*** Opening of INFORMATION GIVEN ***

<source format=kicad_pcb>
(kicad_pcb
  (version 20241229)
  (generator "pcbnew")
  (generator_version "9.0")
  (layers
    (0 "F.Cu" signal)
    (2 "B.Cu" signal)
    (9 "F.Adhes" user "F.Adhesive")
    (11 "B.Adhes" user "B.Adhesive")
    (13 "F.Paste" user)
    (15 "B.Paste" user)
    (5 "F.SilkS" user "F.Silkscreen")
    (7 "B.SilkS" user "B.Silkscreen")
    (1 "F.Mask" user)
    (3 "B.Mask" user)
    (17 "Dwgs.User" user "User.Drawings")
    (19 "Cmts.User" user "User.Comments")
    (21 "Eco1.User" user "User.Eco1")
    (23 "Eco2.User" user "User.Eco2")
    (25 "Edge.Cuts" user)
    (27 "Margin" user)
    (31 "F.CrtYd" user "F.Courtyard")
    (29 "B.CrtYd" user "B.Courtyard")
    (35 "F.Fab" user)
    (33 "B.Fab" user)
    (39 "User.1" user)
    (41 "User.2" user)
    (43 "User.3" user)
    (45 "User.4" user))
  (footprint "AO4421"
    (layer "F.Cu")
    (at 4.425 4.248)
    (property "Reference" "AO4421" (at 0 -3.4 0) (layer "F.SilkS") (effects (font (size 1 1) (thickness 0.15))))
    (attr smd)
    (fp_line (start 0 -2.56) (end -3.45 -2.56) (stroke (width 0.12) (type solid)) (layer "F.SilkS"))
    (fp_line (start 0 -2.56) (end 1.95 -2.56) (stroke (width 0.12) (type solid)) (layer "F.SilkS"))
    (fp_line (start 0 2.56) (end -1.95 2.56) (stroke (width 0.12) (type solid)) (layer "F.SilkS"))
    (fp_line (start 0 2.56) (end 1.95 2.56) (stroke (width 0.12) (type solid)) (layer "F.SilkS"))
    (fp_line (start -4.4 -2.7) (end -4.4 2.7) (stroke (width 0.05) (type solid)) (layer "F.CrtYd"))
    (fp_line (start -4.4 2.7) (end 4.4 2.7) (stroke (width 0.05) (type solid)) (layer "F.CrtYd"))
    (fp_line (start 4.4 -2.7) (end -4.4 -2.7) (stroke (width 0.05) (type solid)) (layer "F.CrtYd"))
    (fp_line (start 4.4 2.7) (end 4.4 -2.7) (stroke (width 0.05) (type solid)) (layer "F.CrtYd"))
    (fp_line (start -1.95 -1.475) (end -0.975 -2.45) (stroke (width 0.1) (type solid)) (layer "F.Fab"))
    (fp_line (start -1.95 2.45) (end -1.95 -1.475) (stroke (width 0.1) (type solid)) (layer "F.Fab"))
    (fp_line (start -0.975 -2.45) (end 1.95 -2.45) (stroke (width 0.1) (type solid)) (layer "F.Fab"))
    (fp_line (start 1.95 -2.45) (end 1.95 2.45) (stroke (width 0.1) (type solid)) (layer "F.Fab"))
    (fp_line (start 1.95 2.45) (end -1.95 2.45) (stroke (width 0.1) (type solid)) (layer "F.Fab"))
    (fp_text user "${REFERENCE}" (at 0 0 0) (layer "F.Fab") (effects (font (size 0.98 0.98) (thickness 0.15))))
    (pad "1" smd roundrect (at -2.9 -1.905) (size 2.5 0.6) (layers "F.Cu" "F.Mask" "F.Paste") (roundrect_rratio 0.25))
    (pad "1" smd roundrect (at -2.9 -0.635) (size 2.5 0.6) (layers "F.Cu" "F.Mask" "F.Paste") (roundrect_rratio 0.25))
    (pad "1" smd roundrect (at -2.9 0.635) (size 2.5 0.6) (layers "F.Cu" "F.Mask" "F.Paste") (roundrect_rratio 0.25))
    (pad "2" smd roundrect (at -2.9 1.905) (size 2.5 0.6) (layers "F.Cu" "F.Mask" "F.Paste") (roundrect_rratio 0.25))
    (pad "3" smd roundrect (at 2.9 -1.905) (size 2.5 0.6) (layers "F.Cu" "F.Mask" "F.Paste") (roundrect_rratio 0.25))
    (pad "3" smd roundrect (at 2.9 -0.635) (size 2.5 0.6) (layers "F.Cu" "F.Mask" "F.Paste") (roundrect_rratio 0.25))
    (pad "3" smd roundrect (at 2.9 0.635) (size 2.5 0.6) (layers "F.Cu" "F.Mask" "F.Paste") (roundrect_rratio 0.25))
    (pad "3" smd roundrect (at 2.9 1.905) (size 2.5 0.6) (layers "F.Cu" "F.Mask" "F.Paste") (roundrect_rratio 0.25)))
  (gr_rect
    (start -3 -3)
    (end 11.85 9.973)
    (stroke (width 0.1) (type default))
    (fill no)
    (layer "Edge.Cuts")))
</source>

*** Close of INFORMATION GIVEN ***

## EXERCISE OBJECTIVE
Your task is to return each line of the data above that contains the string "Silkscreen".

## WORKED SOLUTION
    (5 "F.SilkS" user "F.Silkscreen")
    (7 "B.SilkS" user "B.Silkscreen")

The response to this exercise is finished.